> _TASK DESCRIPTION_:
Reproduce every line of the listing below verbatim, from start to end, and omit the images.

----- MATERIALS PROVIDED -----

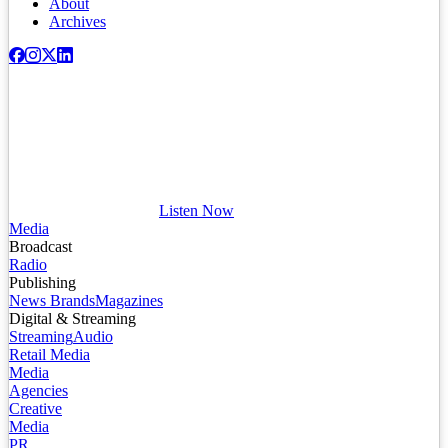
About
Archives
Listen Now
Media
Broadcast
Radio
Publishing
News Brands
Magazines
Digital & Streaming
Streaming
Audio
Retail Media
Media
Agencies
Creative
Media
PR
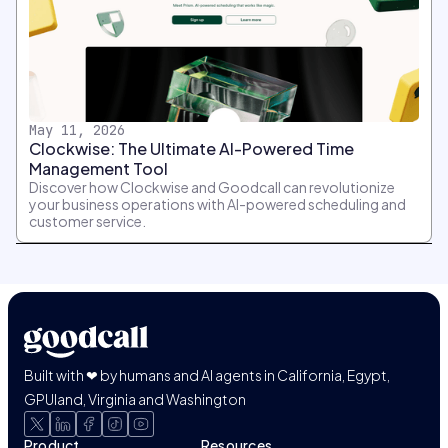
May 11, 2026
Clockwise: The Ultimate AI-Powered Time
Management Tool
Discover how Clockwise and Goodcall can revolutionize
your business operations with AI-powered scheduling and
customer service.
Built with ❤ by humans and AI agents in California, Egypt,
GPUland, Virginia and Washington
Product
Resources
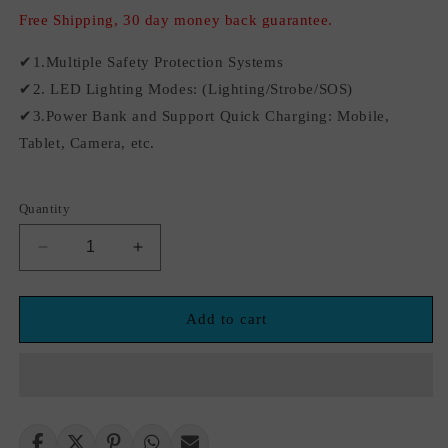
Free Shipping, 30 day money back guarantee.
✔1.Multiple Safety Protection Systems
✔2. LED Lighting Modes: (Lighting/Strobe/SOS)
✔3.Power Bank and Support Quick Charging: Mobile,
Tablet, Camera, etc.
Quantity
Decrease
Increase
quantity
quantity
for
for
12V
12V
Add to cart
21800mAh
21800mAh
2500A
2500A
Car
Car
Jump
Jump
Starter
Starter
Battery
Battery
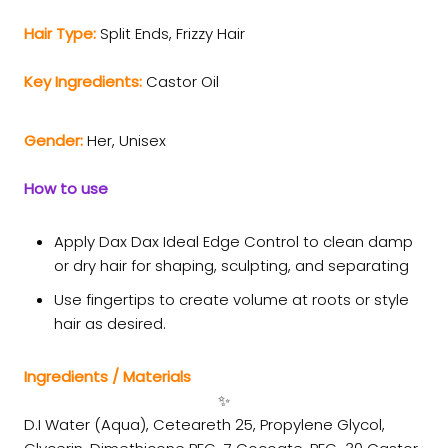
Hair Type:
Split Ends,
Frizzy Hair
Key Ingredients:
Castor Oil
Gender:
Her, Unisex
How to use
Apply Dax Dax Ideal Edge Control to clean damp
or dry hair for shaping, sculpting, and separating
Use fingertips to create volume at roots or style
hair as desired.
Ingredients / Materials
✨
D.I Water (Aqua), Ceteareth 25, Propylene Glycol,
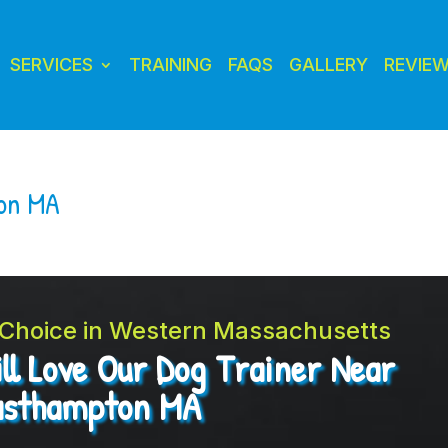
SERVICES
TRAINING
FAQS
GALLERY
REVIE
ton MA
t Choice in Western Massachusetts
ll Love Our Dog Trainer Near
asthampton MA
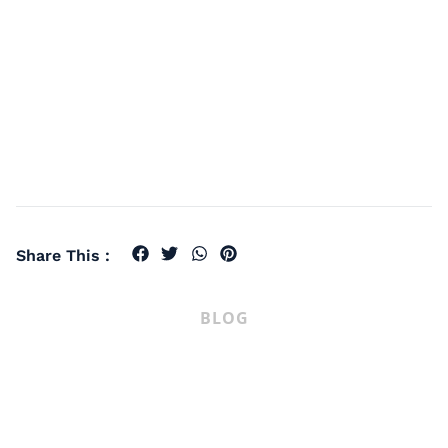
Share This :
BLOG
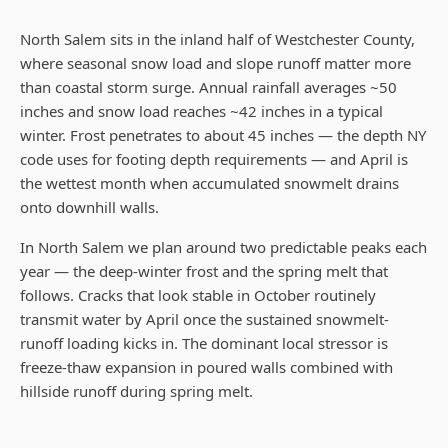
North Salem sits in the inland half of Westchester County,
where seasonal snow load and slope runoff matter more
than coastal storm surge. Annual rainfall averages ~50
inches and snow load reaches ~42 inches in a typical
winter. Frost penetrates to about 45 inches — the depth NY
code uses for footing depth requirements — and April is
the wettest month when accumulated snowmelt drains
onto downhill walls.
In North Salem we plan around two predictable peaks each
year — the deep-winter frost and the spring melt that
follows. Cracks that look stable in October routinely
transmit water by April once the sustained snowmelt-
runoff loading kicks in. The dominant local stressor is
freeze-thaw expansion in poured walls combined with
hillside runoff during spring melt.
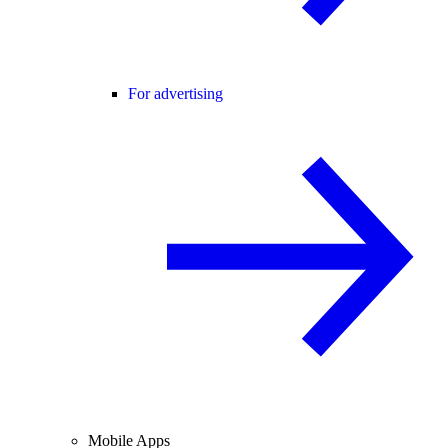
For advertising
Mobile Apps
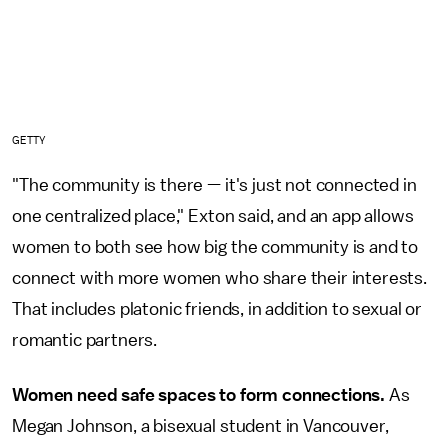
GETTY
"The community is there — it's just not connected in
one centralized place," Exton said, and an app allows
women to both see how big the community is and to
connect with more women who share their interests.
That includes platonic friends, in addition to sexual or
romantic partners.
Women need safe spaces to form connections.
As
Megan Johnson, a bisexual student in Vancouver,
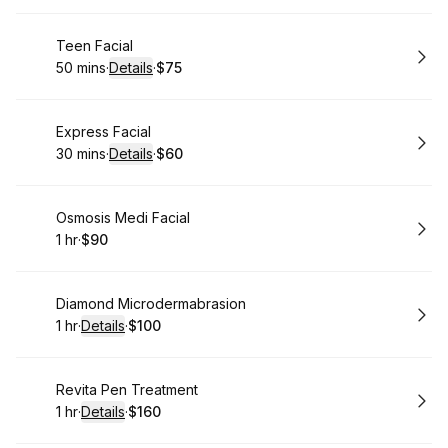
Book
Teen Facial
50 mins
·
Details
·
$75
.
Duration
:
.
Price
:
Book
Express Facial
30 mins
·
Details
·
$60
.
Duration
:
.
Price
:
Book
Osmosis Medi Facial
1 hr
·
$90
.
Duration
.
Price
:
:
Book
Diamond Microdermabrasion
1 hr
·
Details
·
$100
.
Duration
.
:
Price
:
Book
Revita Pen Treatment
1 hr
·
Details
·
$160
.
Duration
.
:
Price
:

-----

> _TASK OUTPUT_:
About
Archives
Listen Now
Media
Broadcast
Radio
Publishing
News Brands
Magazines
Digital & Streaming
Streaming
Audio
Retail Media
Media
Agencies
Creative
Media
PR
May 11, 2026
Clockwise: The Ultimate AI-Powered Time
Management Tool
Discover how Clockwise and Goodcall can revolutionize
your business operations with AI-powered scheduling and
customer service.
Built with ❤ by humans and AI agents in California, Egypt,
GPUland, Virginia and Washington
Product
Resources
Free Shipping, 30 day money back guarantee.
✔1.Multiple Safety Protection Systems
✔2. LED Lighting Modes: (Lighting/Strobe/SOS)
✔3.Power Bank and Support Quick Charging: Mobile,
Tablet, Camera, etc.
Quantity
Decrease
Increase
quantity
quantity
for
for
12V
12V
Add to cart
21800mAh
21800mAh
2500A
2500A
Car
Car
Jump
Jump
Starter
Starter
Battery
Battery
Hair Type:
Split Ends,
Frizzy Hair
Key Ingredients:
Castor Oil
Gender:
Her, Unisex
How to use
Apply Dax Dax Ideal Edge Control to clean damp
or dry hair for shaping, sculpting, and separating
Use fingertips to create volume at roots or style
hair as desired.
Ingredients / Materials
✨
D.I Water (Aqua), Ceteareth 25, Propylene Glycol,
SERVICES
TRAINING
FAQS
GALLERY
REVIE
ton MA
t Choice in Western Massachusetts
ll Love Our Dog Trainer Near
asthampton MA
Share This :
BLOG
North Salem sits in the inland half of Westchester County,
where seasonal snow load and slope runoff matter more
than coastal storm surge. Annual rainfall averages ~50
inches and snow load reaches ~42 inches in a typical
winter. Frost penetrates to about 45 inches — the depth NY
code uses for footing depth requirements — and April is
the wettest month when accumulated snowmelt drains
onto downhill walls.
In North Salem we plan around two predictable peaks each
year — the deep-winter frost and the spring melt that
follows. Cracks that look stable in October routinely
transmit water by April once the sustained snowmelt-
runoff loading kicks in. The dominant local stressor is
freeze-thaw expansion in poured walls combined with
hillside runoff during spring melt.
For advertising
Mobile Apps
GETTY
"The community is there — it's just not connected in
one centralized place," Exton said, and an app allows
women to both see how big the community is and to
connect with more women who share their interests.
That includes platonic friends, in addition to sexual or
romantic partners.
Women need safe spaces to form connections.
As
Megan Johnson, a bisexual student in Vancouver,
Book
Teen Facial
50 mins
·
Details
·
$75
.
Duration
:
.
Price
:
Book
Express Facial
30 mins
·
Details
·
$60
.
Duration
:
.
Price
:
Book
Osmosis Medi Facial
1 hr
·
$90
.
Duration
.
Price
:
:
Book
Diamond Microdermabrasion
1 hr
·
Details
·
$100
.
Duration
.
:
Price
:
Book
Revita Pen Treatment
1 hr
·
Details
·
$160
.
Duration
.
:
Price
:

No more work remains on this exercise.